▶ _DOCUMENT EXCERPT_:

Communist Party Secretary of the Bank of China
- Incumbent
- Assumed office 31 March 2023
- Preceded by: Liu Liange

Personal details
- Born: December 1971 (age 53–54) Liaozhong County, Liaoning, China
- Party: Chinese Communist Party
- Alma mater: Liaoning University Jilin University Nanjing Agricultural University

= Ge Haijiao =

Chinese politician and banker

Ge Haijiao (葛海蛟 (Gě Hǎijiāo); born December 1971) is a Chinese politician and banker, currently serving as the Chinese Communist Party Committee Secretary of the Bank of China, in office since 31 March 2023.

He is a representative of the 20th National Congress of the Chinese Communist Party. He is a delegate to the 14th National People's Congress.

▶ _DATASET EXTRACT_:

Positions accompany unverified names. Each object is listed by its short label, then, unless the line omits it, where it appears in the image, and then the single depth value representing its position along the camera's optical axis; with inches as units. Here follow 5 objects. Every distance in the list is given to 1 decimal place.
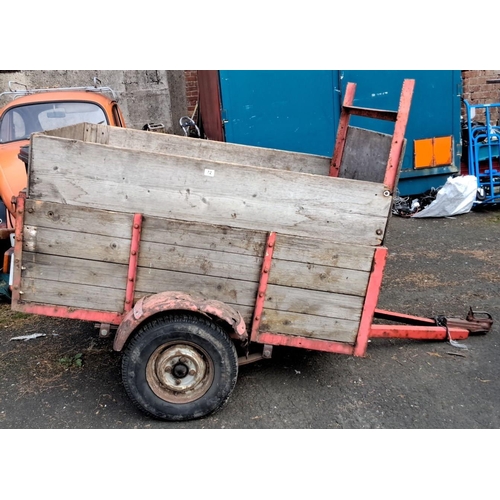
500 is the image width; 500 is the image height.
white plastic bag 311.9
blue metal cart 318.3
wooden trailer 118.3
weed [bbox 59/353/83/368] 154.5
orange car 228.7
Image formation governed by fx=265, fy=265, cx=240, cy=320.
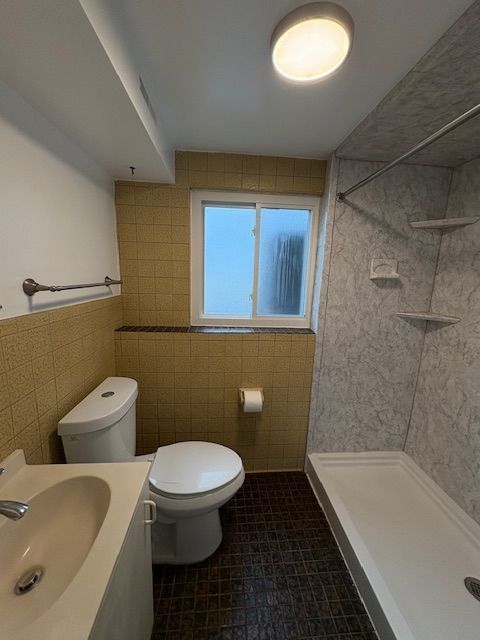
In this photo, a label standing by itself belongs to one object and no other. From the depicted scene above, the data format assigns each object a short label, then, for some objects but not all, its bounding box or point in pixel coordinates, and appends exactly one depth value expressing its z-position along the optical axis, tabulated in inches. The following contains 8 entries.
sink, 21.0
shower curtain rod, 30.4
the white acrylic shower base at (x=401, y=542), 43.4
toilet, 43.7
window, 70.4
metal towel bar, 36.3
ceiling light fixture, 29.3
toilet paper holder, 67.5
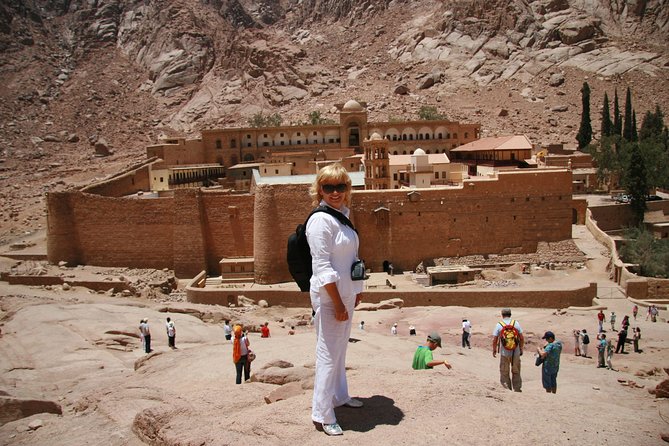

▶ _WORK ITEM A_:
According to the Ge Haijiao profile, on what date did he take office as Communist Party Secretary of the Bank of China?
▶ _WORK ITEM B_:
Reproduce everything in the Ge Haijiao profile from "Personal details" down to "National People's Congress.", word for word.
The listing has no part in this.

▶ _REPLY A_:
31 March 2023

▶ _REPLY B_:
Personal details
- Born: December 1971 (age 53–54) Liaozhong County, Liaoning, China
- Party: Chinese Communist Party
- Alma mater: Liaoning University Jilin University Nanjing Agricultural University

= Ge Haijiao =

Chinese politician and banker

Ge Haijiao (葛海蛟 (Gě Hǎijiāo); born December 1971) is a Chinese politician and banker, currently serving as the Chinese Communist Party Committee Secretary of the Bank of China, in office since 31 March 2023.

He is a representative of the 20th National Congress of the Chinese Communist Party. He is a delegate to the 14th National People's Congress.